To-do item: List every London landmark that the passage about Robin Greenwood's rooftop studio says can be picked out from his deck.

(Selected passage Opens)

Robin Greenwood's metal box is a perfect example. He lives and works in a stolid three-storey brick building tucked away just off Bermondsey Street in Newhams Row. His metalworks is on the ground floor, with two floors of office and living space above. Two years ago, he decided he wanted to go up in the world, to a place where he could sit in a calmly ordered space and look out over the capital's skyline.

And what a corking view. From the pot-planted balau tropical hardwood deck of his steel, aluminium and glass rooftop living-room, it's easy to pick out Big Ben, the London Eye, Centre Point, the bonce of the Post Office Tower, the Barbican, the Lloyd's building and Tower Bridge.

And in the same way that London's skyline is changing around him, there is something implicitly transient about the studio's structure, founded in the plain detailing and use of a gently arched two-layer corrugated aluminium metal roofing system that requires no support across its span. It turns out that this built-in transience was deliberately sought by Greenwood's accomplices, Blauel Architects.

Their approach - to deliver something temporarily permanent, or permanently temporary - could not have been simpler: steel frame bolted to structural concrete beams in the building's existing flat roof; curved roof bolted, under flexing tension, to the frame; two tension tie-rods fixed across the span internally; and an X of tie-rods across the two end walls. The south-facing long wall is protected by a galvanised brise soleil - made by Greenwood - whose slats are only slightly angled. The result: summer sun mostly blocked, low winter sun allowed through.

The rest of the construction follows this path of least resistance: the three other walls - some sections slide - are fully exposed, but their outer faces are like venetian blinds, ribbed with down-sloping metal slats which allow air to seep in and out of the wall sections, but exclude rain. The wall sections themselves are formed of wooden studs and lattice bracing, packed with insulation, and their inner faces are of plywood. The only momentarily surprising detail is the dinky swing-out crane fixed to the west end of the structure, which was used to haul up building materials during construction.

(Selected passage Closes)
(Record excerpts Opens)

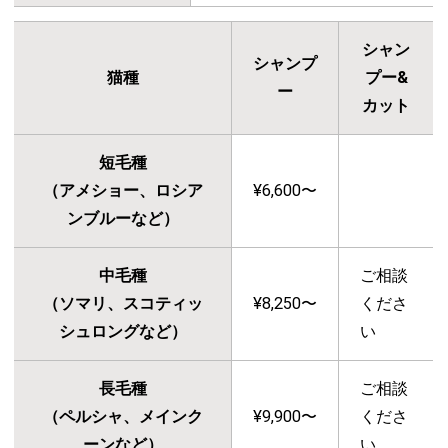
シャン
シャンプ
猫種
プー&
ー
カット
短毛種
（アメショー、ロシア
¥6,600〜
ンブルーなど）
中毛種
ご相談
（ソマリ、スコティッ
¥8,250〜
くださ
シュロングなど）
い
長毛種
ご相談
（ペルシャ、メインク
¥9,900〜
くださ
ーンなど）
い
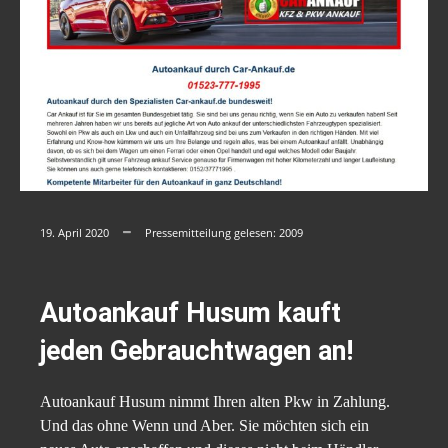
19. April 2020
Pressemitteilung gelesen:
2009
Autoankauf Husum kauft
jeden Gebrauchtwagen an!
Autoankauf Husum nimmt Ihren alten Pkw in Zahlung.
Und das ohne Wenn und Aber. Sie möchten sich ein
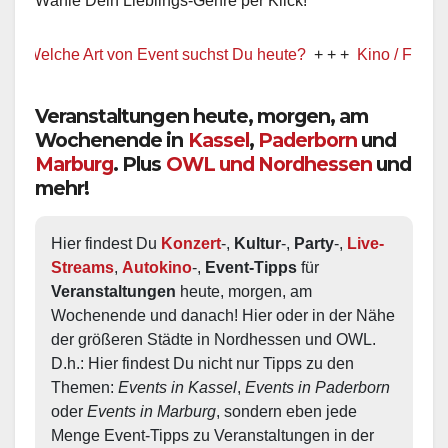
Wähle Dein Lieblings-Genre per Klick!
lche Art von Event suchst Du heute?
+ + +
Kino / Film
+ + +
Veranstaltungen heute, morgen, am
Wochenende in
Kassel
,
Paderborn
und
Marburg
. Plus
OWL und Nordhessen
und
mehr!
Hier findest Du 
Konzert
-, 
Kultur
-, 
Party
-, 
Live-
Streams
, 
Autokino
-, 
Event-Tipps
 für 
Veranstaltungen
 heute, morgen, am 
Wochenende und danach! Hier oder in der Nähe 
der größeren Städte in Nordhessen und OWL.  
D.h.: Hier findest Du nicht nur Tipps zu den 
Themen: 
Events in Kassel
, 
Events in Paderborn
oder 
Events in Marburg
, sondern eben jede 
Menge Event-Tipps zu Veranstaltungen in der 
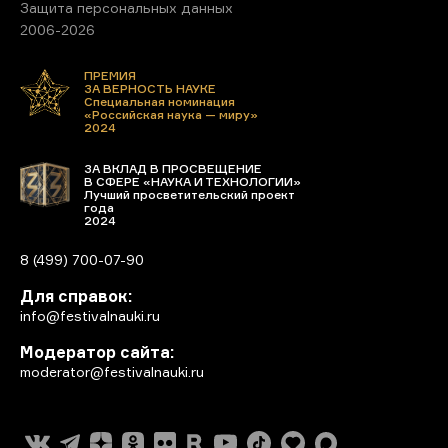
Защита персональных данных
2006-2026
ПРЕМИЯ
ЗА ВЕРНОСТЬ НАУКЕ
Специальная номинация
«Российская наука — миру»
2024
ЗА ВКЛАД В ПРОСВЕЩЕНИЕ
В СФЕРЕ «НАУКА И ТЕХНОЛОГИИ»
Лучший просветительский проект
года
2024
8 (499) 700-07-90
Для справок:
info@festivalnauki.ru
Модератор сайта:
moderator@festivalnauki.ru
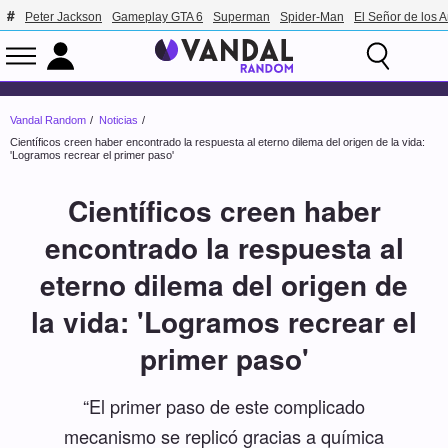
Peter Jackson
Gameplay GTA 6
Superman
Spider-Man
El Señor de los A
Vandal Random
Noticias
Científicos creen haber encontrado la respuesta al eterno dilema del origen de la vida:
'Logramos recrear el primer paso'
Científicos creen haber
encontrado la respuesta al
eterno dilema del origen de
la vida: 'Logramos recrear el
primer paso'
“El primer paso de este complicado
mecanismo se replicó gracias a química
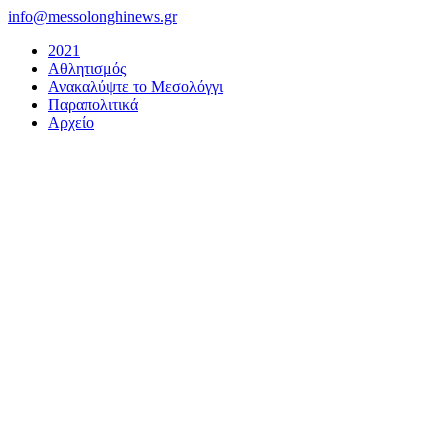
Μετάβαση
info@messolonghinews.gr
στο
2021
περιεχόμενο
Αθλητισμός
Ανακαλύψτε το Μεσολόγγι
Παραπολιτικά
Αρχείο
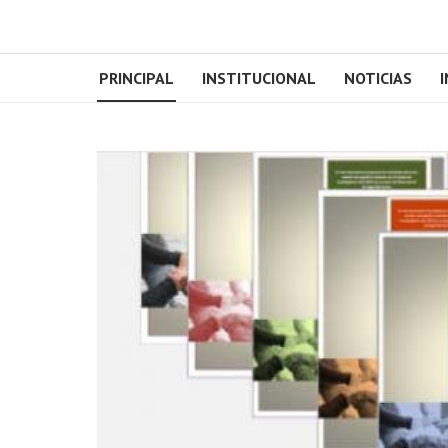
PRINCIPAL
INSTITUCIONAL
NOTICIAS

(Record excerpts Closes)

Reply:
- Big Ben
- The London Eye
- Centre Point
- The Post Office Tower
- The Barbican
- The Lloyd's building
- Tower Bridge